Work required — Can you reproduce the IOMMU patch description from "From: Jean-Philippe Brucker" up to and including "the whole group.", swapping "bind and unbind operations" for "attach and detach operations"?

Document section —
— begin —
From: Jean-Philippe Brucker jean-philippe.brucker@arm.com
ascend inclusion category: feature bugzilla: 14369 CVE: NA
--------------
commit https://patchwork.ozlabs.org/patch/822424/
Add bind and unbind operations to the IOMMU API. Device drivers can use them to share process page tables with their device. iommu_process_bind_group is provided for VFIO's convenience, as it needs to provide a coherent interface on containers. Device drivers will most likely want to use iommu_process_bind_device, which doesn't bind the whole group.
PASIDs are de facto shared between all devices in a group (because of hardware weaknesses), but we don't do anything about it at the API level. Making bind_device call bind_group is probably the wrong way around, because it requires more work on our side for no benefit. We'd have to replay all binds each time a device is hotplugged into a group. But when a device is hotplugged into a group, the device driver will have to do a bind before using its PASID anyway and we can reject inconsistencies at that point.
— end —
Lines of data
— begin —
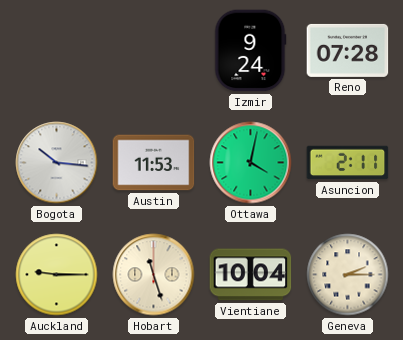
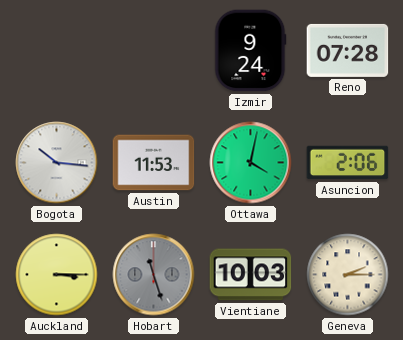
Asuncion: 2:11 -> 2:06
Auckland: 9:15 -> 3:15
Hobart dial: cream -> grey
Vientiane: 10:04 -> 10:03
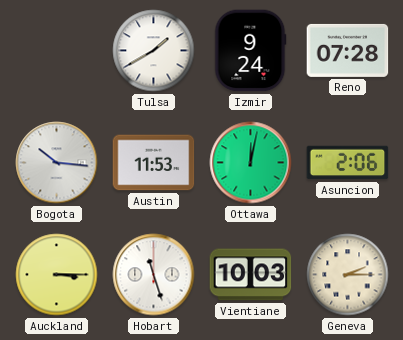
Tulsa: none -> 1:40
Ottawa: 4:02 -> 12:02
Hobart dial: grey -> white
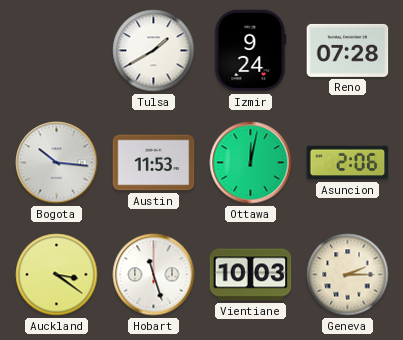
Auckland: 3:15 -> 3:21
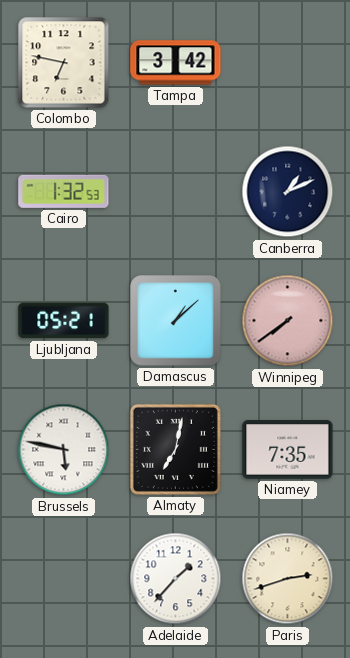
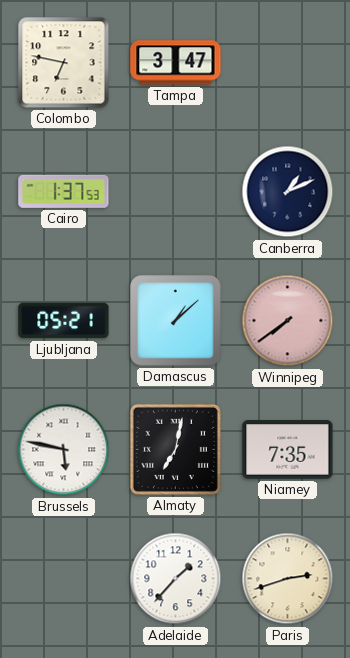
Tampa: 3:42 -> 3:47
Cairo: 1:32 -> 1:37
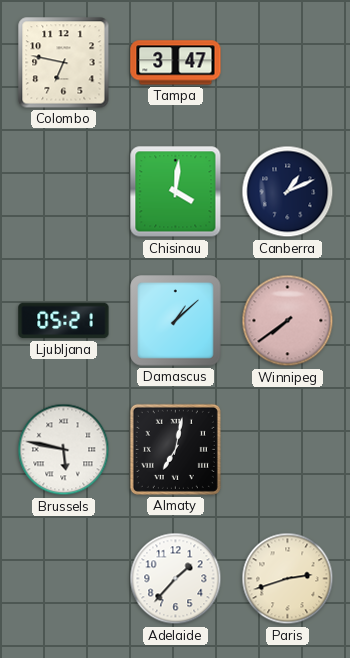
Cairo: 1:37 -> none
Chisinau: none -> 4:01
Niamey: 7:35 -> none
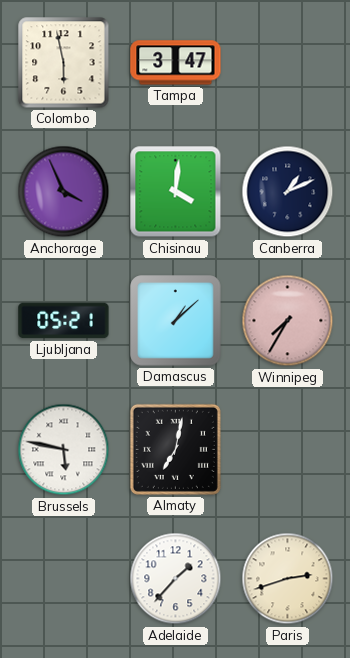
Colombo: 6:47 -> 5:58
Anchorage: none -> 3:56
Winnipeg: 7:39 -> 7:35
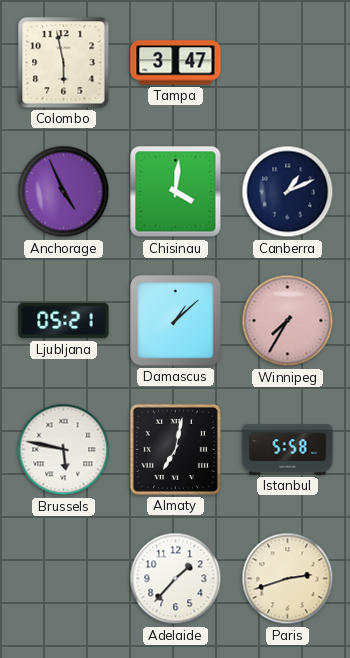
Anchorage: 3:56 -> 4:56
Istanbul: none -> 5:58
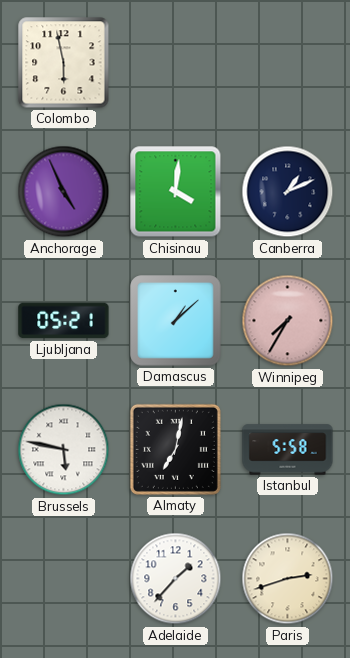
Tampa: 3:47 -> none
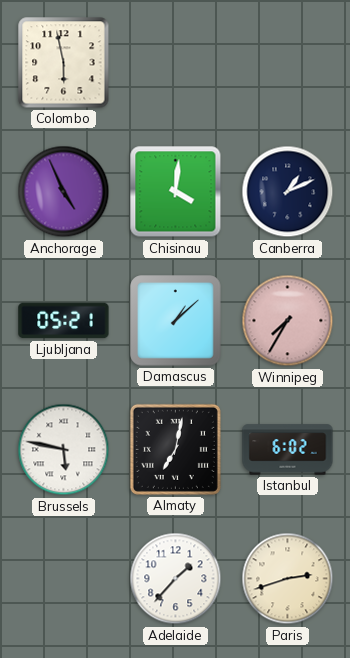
Istanbul: 5:58 -> 6:02
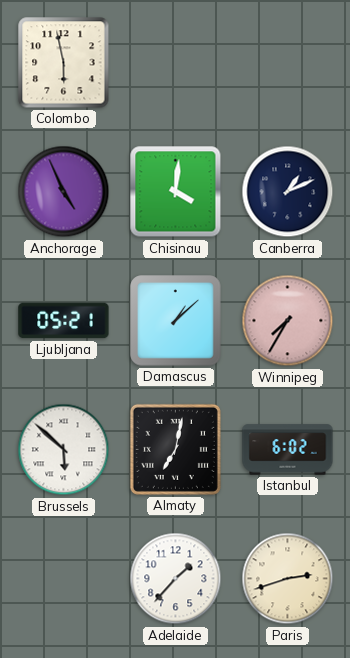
Brussels: 5:47 -> 5:52
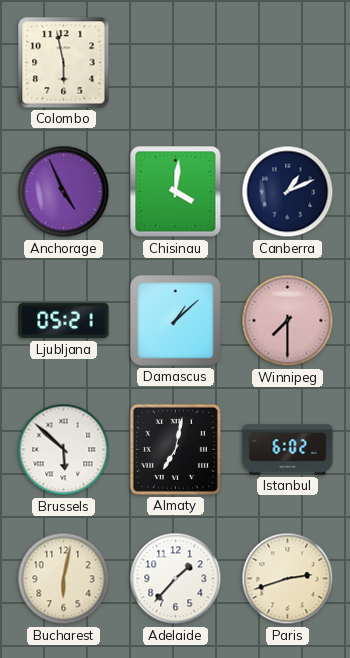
Winnipeg: 7:35 -> 7:30
Bucharest: none -> 6:02
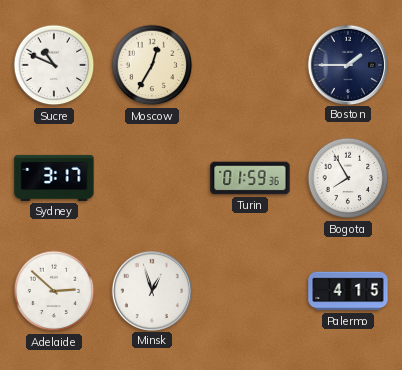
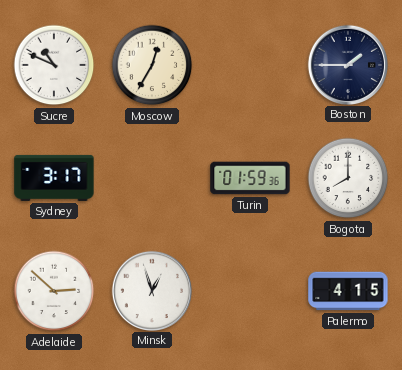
Bogota: 7:55 -> 8:00
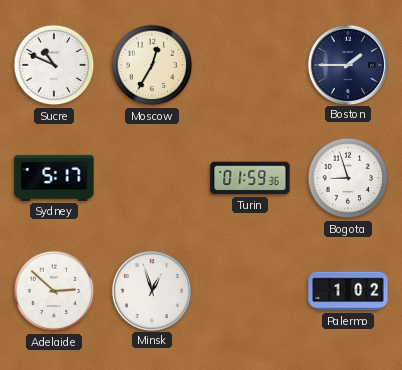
Sydney: 3:17 -> 5:17
Bogota: 8:00 -> 8:57
Palermo: 4:15 -> 1:02
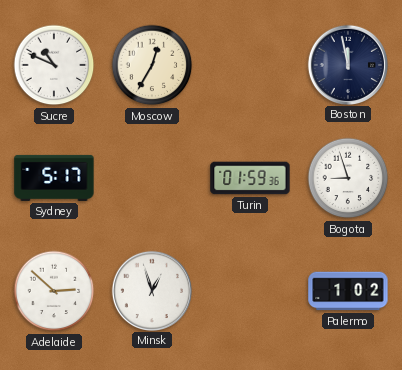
Boston: 1:45 -> 11:58
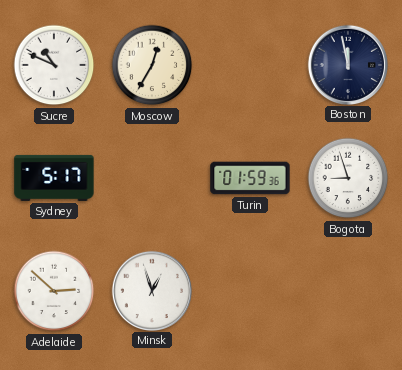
Palermo: 1:02 -> none
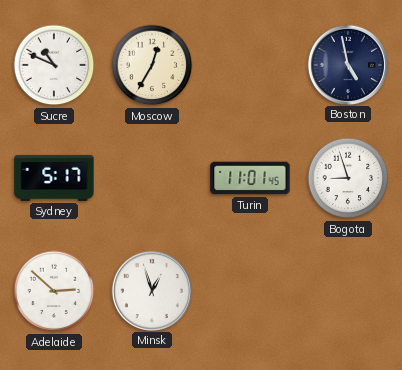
Boston: 11:58 -> 4:58
Turin: 01:59 -> 11:01
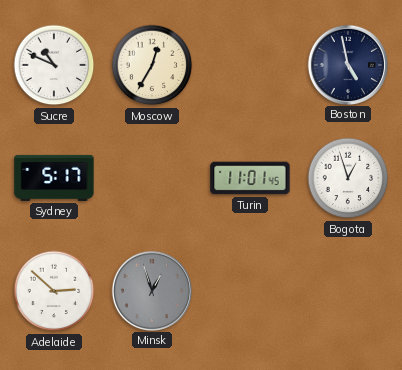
Bogota: 8:57 -> 12:57
Minsk dial: white -> grey
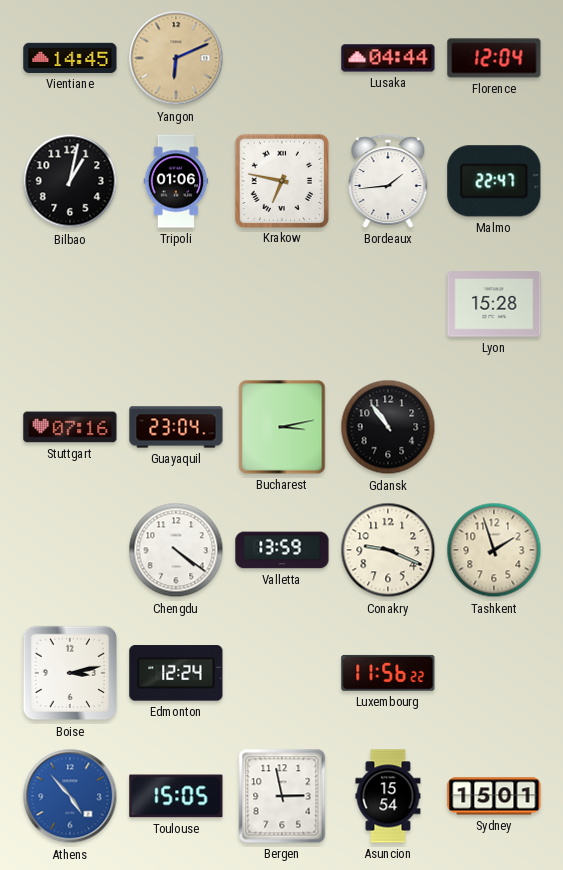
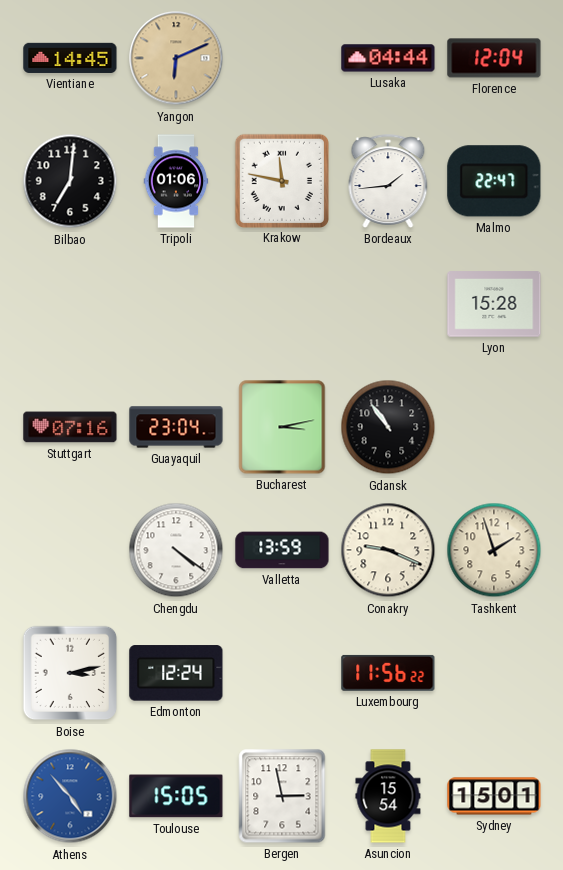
Bilbao: 1:02 -> 7:01
Krakow: 6:47 -> 11:47
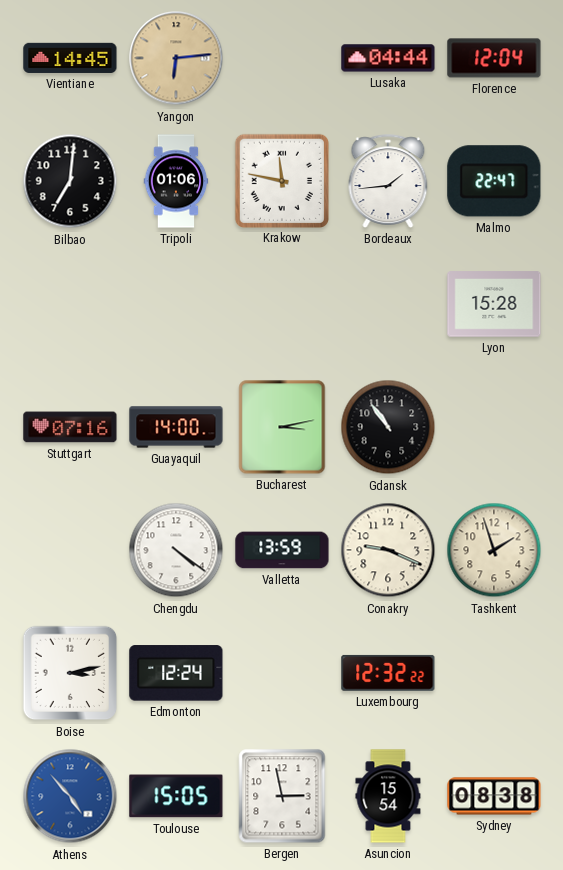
Yangon: 6:11 -> 6:14
Guayaquil: 23:04 -> 14:00
Luxembourg: 11:56 -> 12:32
Sydney: 15:01 -> 08:38
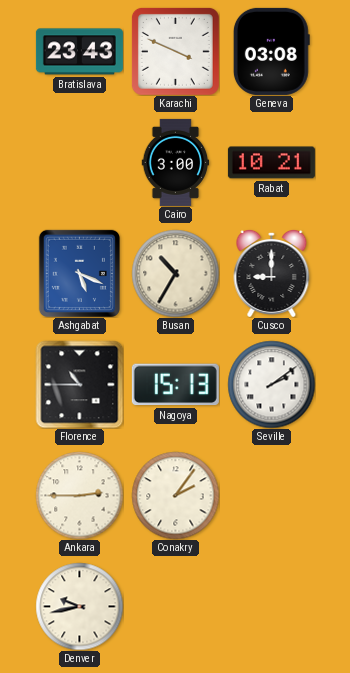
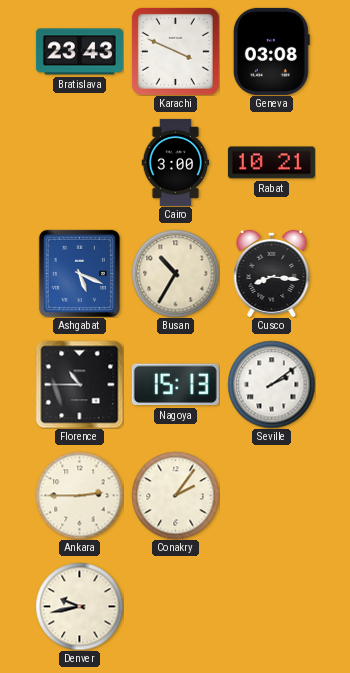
Cusco: 9:00 -> 8:16
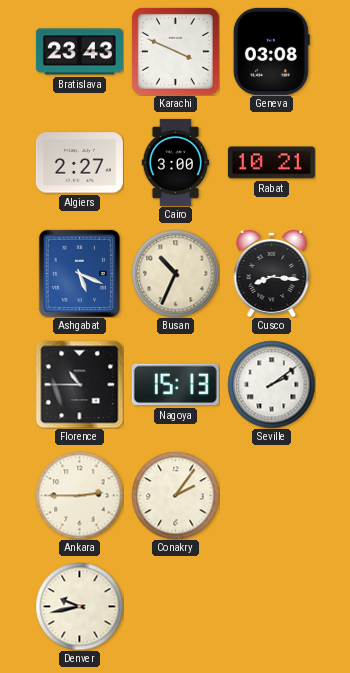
Algiers: none -> 2:27
Busan: 10:35 -> 10:34
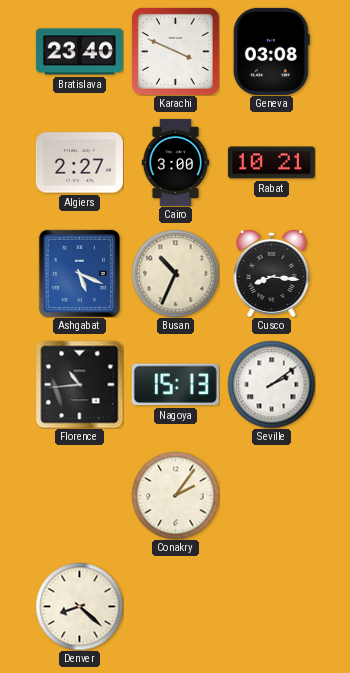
Bratislava: 23:43 -> 23:40
Florence: 10:45 -> 10:44
Ankara: 2:45 -> none
Denver: 9:43 -> 8:22
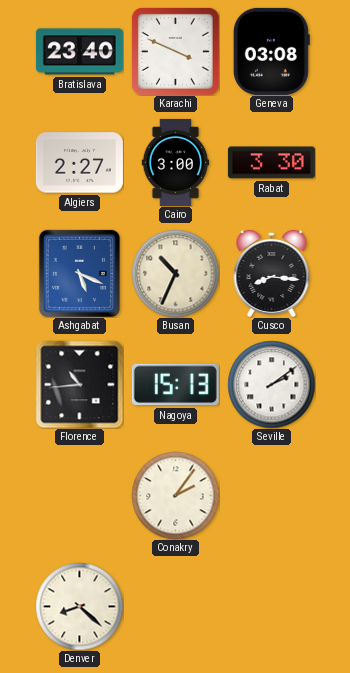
Rabat: 10:21 -> 3:30
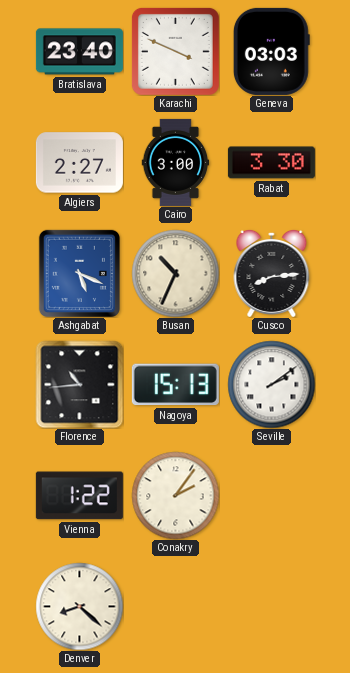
Geneva: 03:08 -> 03:03
Cusco: 8:16 -> 8:14
Vienna: none -> 1:22
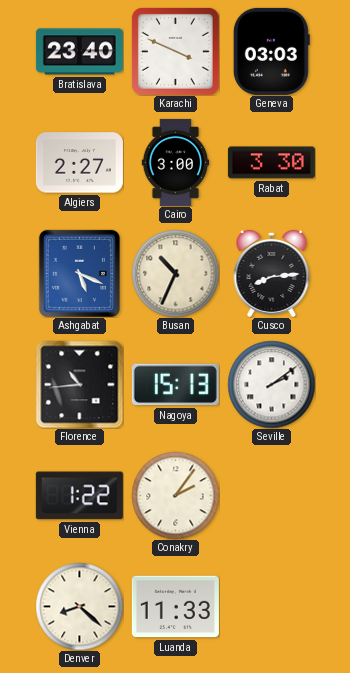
Luanda: none -> 11:33
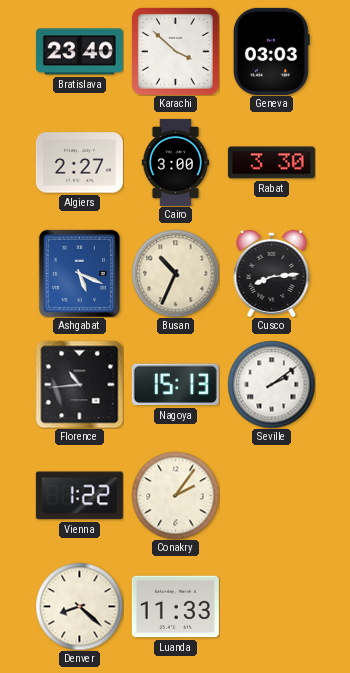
Karachi: 3:49 -> 3:52
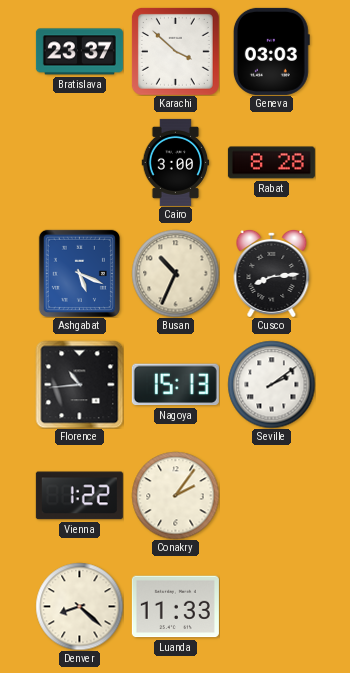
Bratislava: 23:40 -> 23:37
Algiers: 2:27 -> none
Rabat: 3:30 -> 8:28
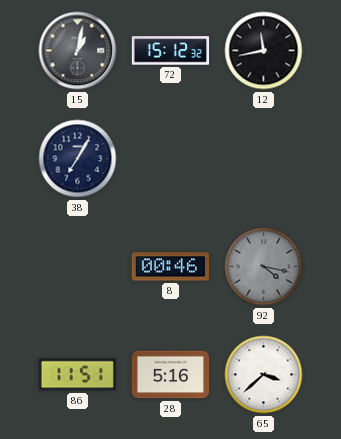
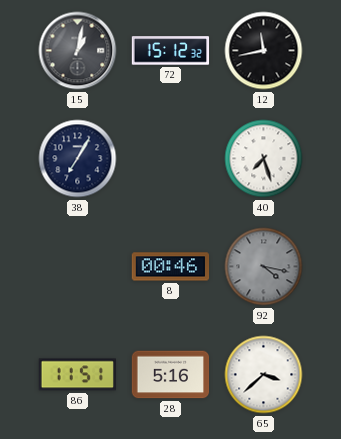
40: none -> 7:27
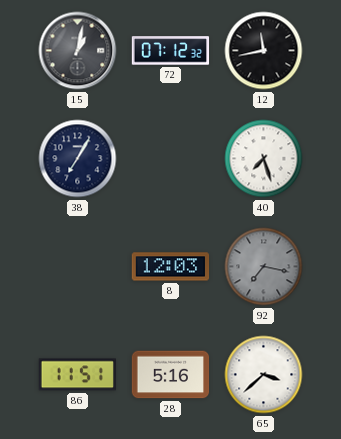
72: 15:12 -> 07:12
8: 00:46 -> 12:03
92: 4:17 -> 7:17
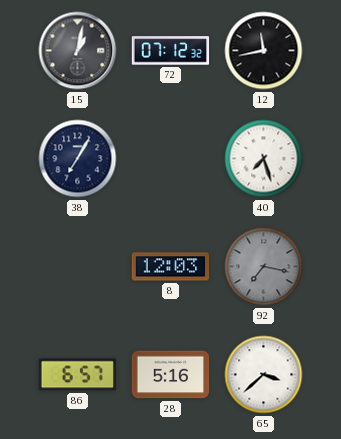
86: 11:51 -> 6:57
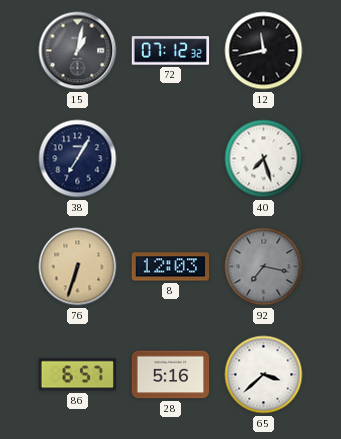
76: none -> 6:33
— end —
Full output —
From: Jean-Philippe Brucker jean-philippe.brucker@arm.com
ascend inclusion category: feature bugzilla: 14369 CVE: NA
--------------
commit https://patchwork.ozlabs.org/patch/822424/
Add attach and detach operations to the IOMMU API. Device drivers can use them to share process page tables with their device. iommu_process_bind_group is provided for VFIO's convenience, as it needs to provide a coherent interface on containers. Device drivers will most likely want to use iommu_process_bind_device, which doesn't bind the whole group.